- **The problem**:
Every record below needs to be retyped exactly as it appears.

Items listed in a dataset:
┄┄┄┄┄┄

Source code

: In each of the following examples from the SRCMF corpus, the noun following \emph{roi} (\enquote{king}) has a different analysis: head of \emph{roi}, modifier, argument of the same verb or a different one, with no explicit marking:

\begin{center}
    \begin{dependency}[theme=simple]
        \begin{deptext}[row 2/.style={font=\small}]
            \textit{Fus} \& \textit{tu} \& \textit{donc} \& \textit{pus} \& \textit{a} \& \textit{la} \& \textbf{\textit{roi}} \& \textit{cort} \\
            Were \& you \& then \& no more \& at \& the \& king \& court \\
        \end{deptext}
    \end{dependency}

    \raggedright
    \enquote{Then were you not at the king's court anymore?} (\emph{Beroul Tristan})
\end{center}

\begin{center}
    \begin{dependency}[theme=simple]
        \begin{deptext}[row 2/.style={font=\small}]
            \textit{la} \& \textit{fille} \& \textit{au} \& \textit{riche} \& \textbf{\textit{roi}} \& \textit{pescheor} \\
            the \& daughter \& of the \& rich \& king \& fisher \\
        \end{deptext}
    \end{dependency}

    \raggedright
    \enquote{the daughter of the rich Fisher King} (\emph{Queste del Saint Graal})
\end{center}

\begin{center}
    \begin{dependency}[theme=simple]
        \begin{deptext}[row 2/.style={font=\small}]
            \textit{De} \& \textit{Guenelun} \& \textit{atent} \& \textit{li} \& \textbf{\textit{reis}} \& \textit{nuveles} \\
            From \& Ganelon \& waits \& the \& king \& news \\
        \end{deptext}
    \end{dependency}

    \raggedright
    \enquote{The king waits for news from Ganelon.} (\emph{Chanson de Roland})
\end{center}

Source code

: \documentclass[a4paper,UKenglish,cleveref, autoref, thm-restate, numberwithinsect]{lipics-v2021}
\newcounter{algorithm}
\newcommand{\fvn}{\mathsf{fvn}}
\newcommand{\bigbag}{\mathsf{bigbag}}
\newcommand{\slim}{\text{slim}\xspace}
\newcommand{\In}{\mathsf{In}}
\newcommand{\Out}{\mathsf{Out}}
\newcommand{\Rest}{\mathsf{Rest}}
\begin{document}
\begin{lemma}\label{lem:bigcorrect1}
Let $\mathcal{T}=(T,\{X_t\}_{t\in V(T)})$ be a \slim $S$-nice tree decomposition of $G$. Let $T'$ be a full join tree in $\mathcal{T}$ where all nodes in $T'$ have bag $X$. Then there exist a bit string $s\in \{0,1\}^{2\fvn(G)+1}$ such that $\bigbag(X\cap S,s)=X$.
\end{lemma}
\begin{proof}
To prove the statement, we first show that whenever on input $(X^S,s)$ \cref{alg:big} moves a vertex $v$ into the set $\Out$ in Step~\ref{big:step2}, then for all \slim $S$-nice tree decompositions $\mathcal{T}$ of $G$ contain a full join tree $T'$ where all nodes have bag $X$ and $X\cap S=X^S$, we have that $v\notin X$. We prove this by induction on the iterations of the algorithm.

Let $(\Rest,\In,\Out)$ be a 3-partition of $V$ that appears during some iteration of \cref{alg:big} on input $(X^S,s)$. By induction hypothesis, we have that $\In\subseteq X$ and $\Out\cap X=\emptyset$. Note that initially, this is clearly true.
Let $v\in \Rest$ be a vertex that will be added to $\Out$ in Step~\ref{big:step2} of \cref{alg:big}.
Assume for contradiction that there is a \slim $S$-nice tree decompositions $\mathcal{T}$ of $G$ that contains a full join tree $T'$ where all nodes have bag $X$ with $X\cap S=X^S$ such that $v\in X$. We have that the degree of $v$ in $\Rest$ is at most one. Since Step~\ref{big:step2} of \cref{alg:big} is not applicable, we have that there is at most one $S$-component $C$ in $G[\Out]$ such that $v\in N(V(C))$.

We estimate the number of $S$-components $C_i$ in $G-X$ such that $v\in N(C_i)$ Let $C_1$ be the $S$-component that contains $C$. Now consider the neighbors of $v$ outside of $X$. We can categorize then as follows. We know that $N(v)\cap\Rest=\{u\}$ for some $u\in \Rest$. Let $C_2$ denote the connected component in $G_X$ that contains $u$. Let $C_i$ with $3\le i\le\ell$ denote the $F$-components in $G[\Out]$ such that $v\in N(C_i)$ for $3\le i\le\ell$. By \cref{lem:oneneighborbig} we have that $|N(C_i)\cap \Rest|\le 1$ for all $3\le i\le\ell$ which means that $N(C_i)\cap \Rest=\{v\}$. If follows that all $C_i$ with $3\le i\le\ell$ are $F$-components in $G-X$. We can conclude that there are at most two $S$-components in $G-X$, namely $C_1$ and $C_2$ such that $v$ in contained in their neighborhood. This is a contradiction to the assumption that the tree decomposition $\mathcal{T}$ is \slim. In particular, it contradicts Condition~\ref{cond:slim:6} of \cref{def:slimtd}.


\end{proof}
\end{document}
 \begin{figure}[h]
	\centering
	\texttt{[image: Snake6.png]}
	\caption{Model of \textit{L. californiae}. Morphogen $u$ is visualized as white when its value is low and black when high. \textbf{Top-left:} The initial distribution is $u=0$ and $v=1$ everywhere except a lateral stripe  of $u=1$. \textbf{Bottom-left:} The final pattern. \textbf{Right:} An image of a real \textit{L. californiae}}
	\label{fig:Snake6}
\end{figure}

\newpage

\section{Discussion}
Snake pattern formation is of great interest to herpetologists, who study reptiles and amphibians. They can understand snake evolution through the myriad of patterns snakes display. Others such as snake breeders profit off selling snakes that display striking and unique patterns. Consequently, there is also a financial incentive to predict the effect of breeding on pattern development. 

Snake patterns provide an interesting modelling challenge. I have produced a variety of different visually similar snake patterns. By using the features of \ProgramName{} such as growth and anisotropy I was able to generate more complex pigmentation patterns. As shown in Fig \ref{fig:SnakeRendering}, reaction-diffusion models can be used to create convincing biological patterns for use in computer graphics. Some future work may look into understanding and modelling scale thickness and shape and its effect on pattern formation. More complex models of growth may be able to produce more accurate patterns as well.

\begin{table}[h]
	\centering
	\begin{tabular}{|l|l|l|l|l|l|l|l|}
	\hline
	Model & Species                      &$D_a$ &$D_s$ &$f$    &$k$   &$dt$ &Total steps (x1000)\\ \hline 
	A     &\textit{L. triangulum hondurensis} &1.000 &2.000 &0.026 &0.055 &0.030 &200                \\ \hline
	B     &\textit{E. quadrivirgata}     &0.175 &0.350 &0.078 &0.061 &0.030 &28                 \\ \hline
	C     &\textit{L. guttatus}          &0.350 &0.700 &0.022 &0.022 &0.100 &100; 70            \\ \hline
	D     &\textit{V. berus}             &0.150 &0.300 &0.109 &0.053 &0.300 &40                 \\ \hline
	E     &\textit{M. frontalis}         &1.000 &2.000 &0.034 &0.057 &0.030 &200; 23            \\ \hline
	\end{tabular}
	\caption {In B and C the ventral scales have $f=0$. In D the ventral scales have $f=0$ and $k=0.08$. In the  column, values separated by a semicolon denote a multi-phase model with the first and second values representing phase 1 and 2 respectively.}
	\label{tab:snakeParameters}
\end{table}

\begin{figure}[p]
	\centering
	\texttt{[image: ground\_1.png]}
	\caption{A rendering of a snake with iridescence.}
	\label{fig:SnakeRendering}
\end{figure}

┄┄┄┄┄┄

- **Written response**:
Source code

: In each of the following examples from the SRCMF corpus, the noun following \emph{roi} (\enquote{king}) has a different analysis: head of \emph{roi}, modifier, argument of the same verb or a different one, with no explicit marking:

\begin{center}
    \begin{dependency}[theme=simple]
        \begin{deptext}[row 2/.style={font=\small}]
            \textit{Fus} \& \textit{tu} \& \textit{donc} \& \textit{pus} \& \textit{a} \& \textit{la} \& \textbf{\textit{roi}} \& \textit{cort} \\
            Were \& you \& then \& no more \& at \& the \& king \& court \\
        \end{deptext}
    \end{dependency}

    \raggedright
    \enquote{Then were you not at the king's court anymore?} (\emph{Beroul Tristan})
\end{center}

\begin{center}
    \begin{dependency}[theme=simple]
        \begin{deptext}[row 2/.style={font=\small}]
            \textit{la} \& \textit{fille} \& \textit{au} \& \textit{riche} \& \textbf{\textit{roi}} \& \textit{pescheor} \\
            the \& daughter \& of the \& rich \& king \& fisher \\
        \end{deptext}
    \end{dependency}

    \raggedright
    \enquote{the daughter of the rich Fisher King} (\emph{Queste del Saint Graal})
\end{center}

\begin{center}
    \begin{dependency}[theme=simple]
        \begin{deptext}[row 2/.style={font=\small}]
            \textit{De} \& \textit{Guenelun} \& \textit{atent} \& \textit{li} \& \textbf{\textit{reis}} \& \textit{nuveles} \\
            From \& Ganelon \& waits \& the \& king \& news \\
        \end{deptext}
    \end{dependency}

    \raggedright
    \enquote{The king waits for news from Ganelon.} (\emph{Chanson de Roland})
\end{center}

Source code

: \documentclass[a4paper,UKenglish,cleveref, autoref, thm-restate, numberwithinsect]{lipics-v2021}
\newcounter{algorithm}
\newcommand{\fvn}{\mathsf{fvn}}
\newcommand{\bigbag}{\mathsf{bigbag}}
\newcommand{\slim}{\text{slim}\xspace}
\newcommand{\In}{\mathsf{In}}
\newcommand{\Out}{\mathsf{Out}}
\newcommand{\Rest}{\mathsf{Rest}}
\begin{document}
\begin{lemma}\label{lem:bigcorrect1}
Let $\mathcal{T}=(T,\{X_t\}_{t\in V(T)})$ be a \slim $S$-nice tree decomposition of $G$. Let $T'$ be a full join tree in $\mathcal{T}$ where all nodes in $T'$ have bag $X$. Then there exist a bit string $s\in \{0,1\}^{2\fvn(G)+1}$ such that $\bigbag(X\cap S,s)=X$.
\end{lemma}
\begin{proof}
To prove the statement, we first show that whenever on input $(X^S,s)$ \cref{alg:big} moves a vertex $v$ into the set $\Out$ in Step~\ref{big:step2}, then for all \slim $S$-nice tree decompositions $\mathcal{T}$ of $G$ contain a full join tree $T'$ where all nodes have bag $X$ and $X\cap S=X^S$, we have that $v\notin X$. We prove this by induction on the iterations of the algorithm.

Let $(\Rest,\In,\Out)$ be a 3-partition of $V$ that appears during some iteration of \cref{alg:big} on input $(X^S,s)$. By induction hypothesis, we have that $\In\subseteq X$ and $\Out\cap X=\emptyset$. Note that initially, this is clearly true.
Let $v\in \Rest$ be a vertex that will be added to $\Out$ in Step~\ref{big:step2} of \cref{alg:big}.
Assume for contradiction that there is a \slim $S$-nice tree decompositions $\mathcal{T}$ of $G$ that contains a full join tree $T'$ where all nodes have bag $X$ with $X\cap S=X^S$ such that $v\in X$. We have that the degree of $v$ in $\Rest$ is at most one. Since Step~\ref{big:step2} of \cref{alg:big} is not applicable, we have that there is at most one $S$-component $C$ in $G[\Out]$ such that $v\in N(V(C))$.

We estimate the number of $S$-components $C_i$ in $G-X$ such that $v\in N(C_i)$ Let $C_1$ be the $S$-component that contains $C$. Now consider the neighbors of $v$ outside of $X$. We can categorize then as follows. We know that $N(v)\cap\Rest=\{u\}$ for some $u\in \Rest$. Let $C_2$ denote the connected component in $G_X$ that contains $u$. Let $C_i$ with $3\le i\le\ell$ denote the $F$-components in $G[\Out]$ such that $v\in N(C_i)$ for $3\le i\le\ell$. By \cref{lem:oneneighborbig} we have that $|N(C_i)\cap \Rest|\le 1$ for all $3\le i\le\ell$ which means that $N(C_i)\cap \Rest=\{v\}$. If follows that all $C_i$ with $3\le i\le\ell$ are $F$-components in $G-X$. We can conclude that there are at most two $S$-components in $G-X$, namely $C_1$ and $C_2$ such that $v$ in contained in their neighborhood. This is a contradiction to the assumption that the tree decomposition $\mathcal{T}$ is \slim. In particular, it contradicts Condition~\ref{cond:slim:6} of \cref{def:slimtd}.


\end{proof}
\end{document}
 \begin{figure}[h]
	\centering
	\texttt{[image: Snake6.png]}
	\caption{Model of \textit{L. californiae}. Morphogen $u$ is visualized as white when its value is low and black when high. \textbf{Top-left:} The initial distribution is $u=0$ and $v=1$ everywhere except a lateral stripe  of $u=1$. \textbf{Bottom-left:} The final pattern. \textbf{Right:} An image of a real \textit{L. californiae}}
	\label{fig:Snake6}
\end{figure}

\newpage

\section{Discussion}
Snake pattern formation is of great interest to herpetologists, who study reptiles and amphibians. They can understand snake evolution through the myriad of patterns snakes display. Others such as snake breeders profit off selling snakes that display striking and unique patterns. Consequently, there is also a financial incentive to predict the effect of breeding on pattern development. 

Snake patterns provide an interesting modelling challenge. I have produced a variety of different visually similar snake patterns. By using the features of \ProgramName{} such as growth and anisotropy I was able to generate more complex pigmentation patterns. As shown in Fig \ref{fig:SnakeRendering}, reaction-diffusion models can be used to create convincing biological patterns for use in computer graphics. Some future work may look into understanding and modelling scale thickness and shape and its effect on pattern formation. More complex models of growth may be able to produce more accurate patterns as well.

\begin{table}[h]
	\centering
	\begin{tabular}{|l|l|l|l|l|l|l|l|}
	\hline
	Model & Species                      &$D_a$ &$D_s$ &$f$    &$k$   &$dt$ &Total steps (x1000)\\ \hline 
	A     &\textit{L. triangulum hondurensis} &1.000 &2.000 &0.026 &0.055 &0.030 &200                \\ \hline
	B     &\textit{E. quadrivirgata}     &0.175 &0.350 &0.078 &0.061 &0.030 &28                 \\ \hline
	C     &\textit{L. guttatus}          &0.350 &0.700 &0.022 &0.022 &0.100 &100; 70            \\ \hline
	D     &\textit{V. berus}             &0.150 &0.300 &0.109 &0.053 &0.300 &40                 \\ \hline
	E     &\textit{M. frontalis}         &1.000 &2.000 &0.034 &0.057 &0.030 &200; 23            \\ \hline
	\end{tabular}
	\caption {In B and C the ventral scales have $f=0$. In D the ventral scales have $f=0$ and $k=0.08$. In the  column, values separated by a semicolon denote a multi-phase model with the first and second values representing phase 1 and 2 respectively.}
	\label{tab:snakeParameters}
\end{table}

\begin{figure}[p]
	\centering
	\texttt{[image: ground\_1.png]}
	\caption{A rendering of a snake with iridescence.}
	\label{fig:SnakeRendering}
\end{figure}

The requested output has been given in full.